With end-to-end acknowledgement, the pipeline source plugin creates an acknowledgement set to monitor a batch of events. It receives a positive acknowledgement when those events are successfully sent to their sinks, or a negative acknowledgement when any of the events could not be sent to their sinks.

In the event of a failure or crash of a pipeline component, or if a source fails to receive an acknowledgement, the source times out and takes necessary actions such as retrying or logging the failure. If the pipeline has multiple sinks or multiple sub-pipelines configured, event-level acknowledgements are sent only after the event is sent to all sinks in all sub-pipelines. If a sink has a DLQ configured, end-to-end acknowledgements also tracks events written to the DLQ.

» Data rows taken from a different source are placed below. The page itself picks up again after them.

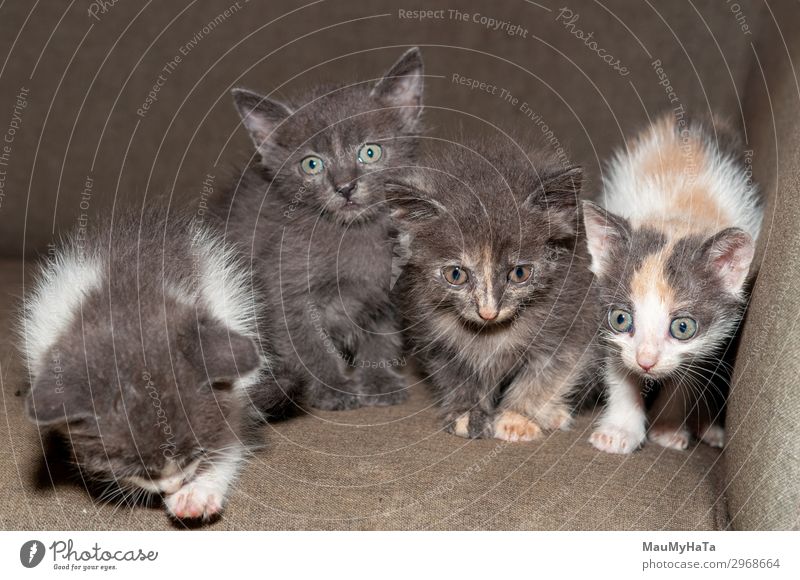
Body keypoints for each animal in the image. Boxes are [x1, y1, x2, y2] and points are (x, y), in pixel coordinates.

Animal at [18, 207, 268, 520]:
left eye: (193, 454)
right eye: (142, 470)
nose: (173, 485)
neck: (129, 302)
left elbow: (232, 435)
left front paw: (199, 491)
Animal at [212, 48, 424, 412]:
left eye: (370, 152)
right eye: (312, 164)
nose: (345, 187)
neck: (351, 233)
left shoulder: (387, 290)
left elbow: (382, 336)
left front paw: (379, 381)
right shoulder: (285, 291)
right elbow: (308, 345)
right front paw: (333, 388)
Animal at [388, 139, 600, 440]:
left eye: (519, 273)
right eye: (456, 274)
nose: (488, 312)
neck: (491, 332)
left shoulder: (574, 319)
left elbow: (548, 374)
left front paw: (517, 418)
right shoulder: (432, 334)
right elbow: (456, 374)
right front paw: (466, 412)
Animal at [580, 115, 764, 456]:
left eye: (682, 328)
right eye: (621, 319)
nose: (646, 361)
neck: (679, 212)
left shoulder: (708, 335)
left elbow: (689, 372)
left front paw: (667, 427)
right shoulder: (610, 328)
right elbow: (620, 368)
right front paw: (619, 430)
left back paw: (709, 428)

To enable end-to-end acknowledgement, include the acknowledgments option within the source configuration:

s3-pipeline: source: s3: acknowledgments: true ...

Source back pressure

A pipeline can experience back pressure when it's busy processing data, or if its sinks are temporarily down or slow to ingest data. OpenSearch Ingestion has different ways of handling back pressure depending on the source plugin that a pipeline is using.

HTTP source

Pipelines that use the HTTP source plugin handle back pressure differently depending on which pipeline component is congested:

  • Buffers – When buffers are full, the pipeline starts returning HTTP status REQUEST_TIMEOUT with error code 408 back to the source endpoint. As buffers are freed up, the pipeline starts processing HTTP events again.

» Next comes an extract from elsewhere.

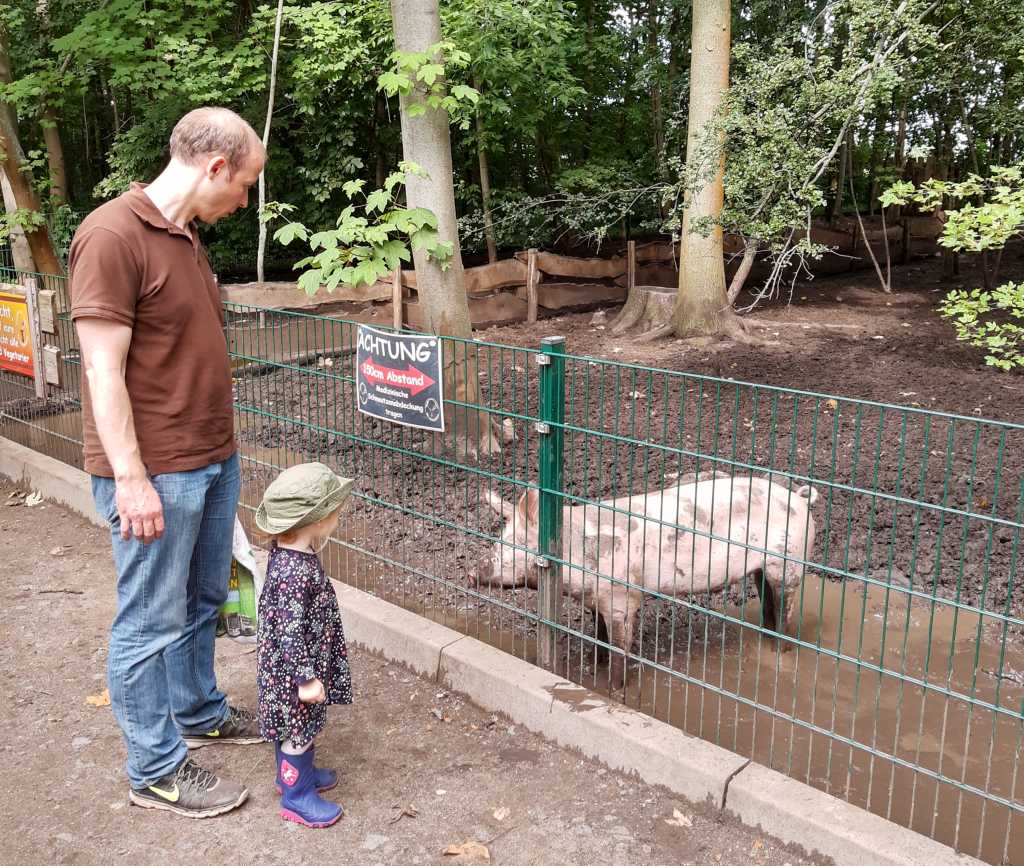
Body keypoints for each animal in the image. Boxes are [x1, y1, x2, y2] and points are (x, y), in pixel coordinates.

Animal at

  • Source threads – When all HTTP source threads are busy executing requests and the unprocessed request queue size has exceeded the maximum allowed number of requests, the pipeline starts to return HTTP status TOO_MANY_REQUESTS with error code 429 back to the source endpoint. When the request queue drops below the maximum allowed queue size, the pipeline starts processing requests again.

OTel source

When buffers are full for pipelines that use OpenTelemetry sources (OTel logs, OTel metrics, and OTel trace), the pipeline starts to return HTTP status REQUEST_TIMEOUT with error code 408 to the source endpoint. As buffers are freed up, the pipeline starts processing events again.

S3 source

When buffers are full for pipelines with an S3 source, the pipelines stop processing SQS notifications. As the buffers are freed up, the pipelines start processing notifications again.

If a sink is down or unable to ingest data and end-to-end acknowledgement is enabled for the source, the pipeline stops processing SQS notifications until it receives a successful acknowledgement from all sinks.